9.12. Assignment. This Agreement and the rights granted under it may not be assigned or transferred by either party without the written consent of other party, except to a successor in interest in the event of a merger or acquisition of such party. If Customer assigns this Agreement as described in this Section, such assignee shall be limited by the usage restrictions set forth in the applicable Order Form or, absent such description, at such levels of use made by Customer prior to the assignment.

9.13. Auditing Rights and Required Records. Customer will maintain complete and accurate records during any Subscription Period and for a period of two (2) years thereafter with respect to Customer’s compliance with the Program usage limitations set forth herein and in any applicable Order Form. Black Duck will have the right, at its own expense, upon reasonable prior notice, periodically to inspect and audit Customer’s records and use of the Products for purposes of determining Customer’s compliance.

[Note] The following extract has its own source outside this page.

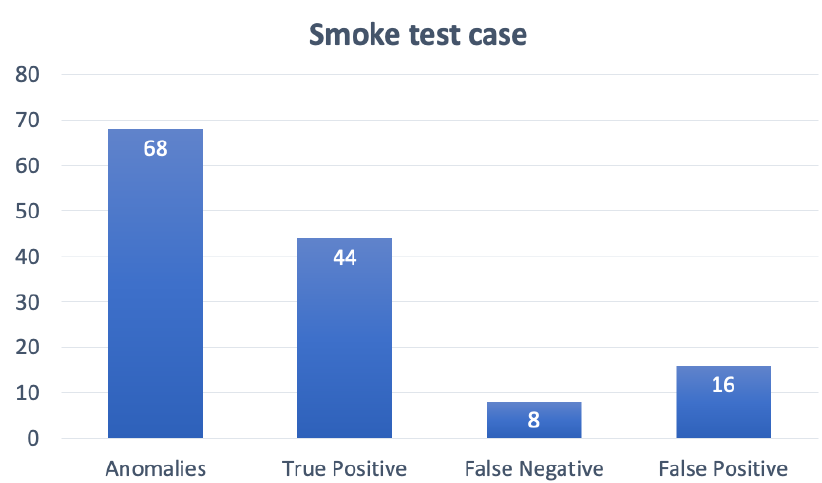
Figure 7. Anomalies related to the smoke test case, as detected by the system.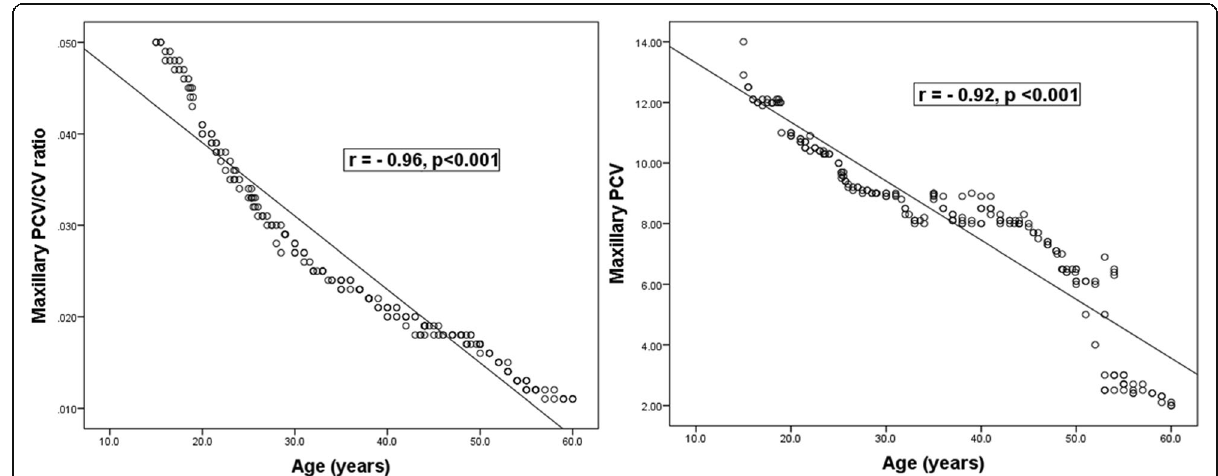
Fig. 3 Correlation of maxillary PCV and PCV/CV ratio with the chronological age of the studied subjects ( N =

Customer agrees to cooperate with Black Duck in the performance of any such audit, and shall provide to Black Duck such access to relevant records, data, information, personnel and/or facilities as Black Duck may reasonably request for such limited purposes. If Black Duck’s inspection and audit reveals that the Customer has under reported or underpaid, Customer shall promptly pay such amounts as are necessary to rectify such under reporting or underpayment. If the amount of such under reporting or underpayment equals or exceeds five percent (5%) of the total amounts due and payable by Customer during such period, Customer shall reimburse Black Duck for the cost of such inspection and audit.

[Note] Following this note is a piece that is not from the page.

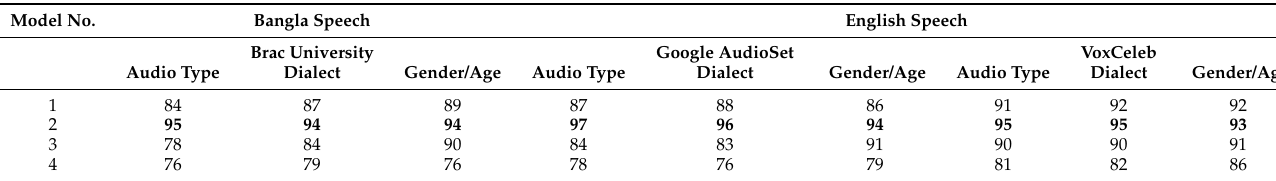
Table 9. Classification Accuracy (%) of the four different SCAE-MLELMs architecture on different datasets with input format as MFECs; Brac University previous and self-built Bangla Speech dataset and Google Audio-Set and VoxCeleb for English speech dataset is used during the experiment. Numbers in bold represent the highest classification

9.14. Attorneys’ Fees. In the event of any adjudication of any dispute under this Agreement, the prevailing party in such action will be entitled to reimbursement of its attorneys’ fees and related costs by the other party.

9.15. Entire Agreement. This Agreement constitutes the complete and exclusive statement of the terms and conditions between the parties governing the provision of products and services by Black Duck to Customer. This Agreement supersedes all other agreements and communications, oral or written, with respect to its subject matter. It may be amended only by a written agreement between the parties.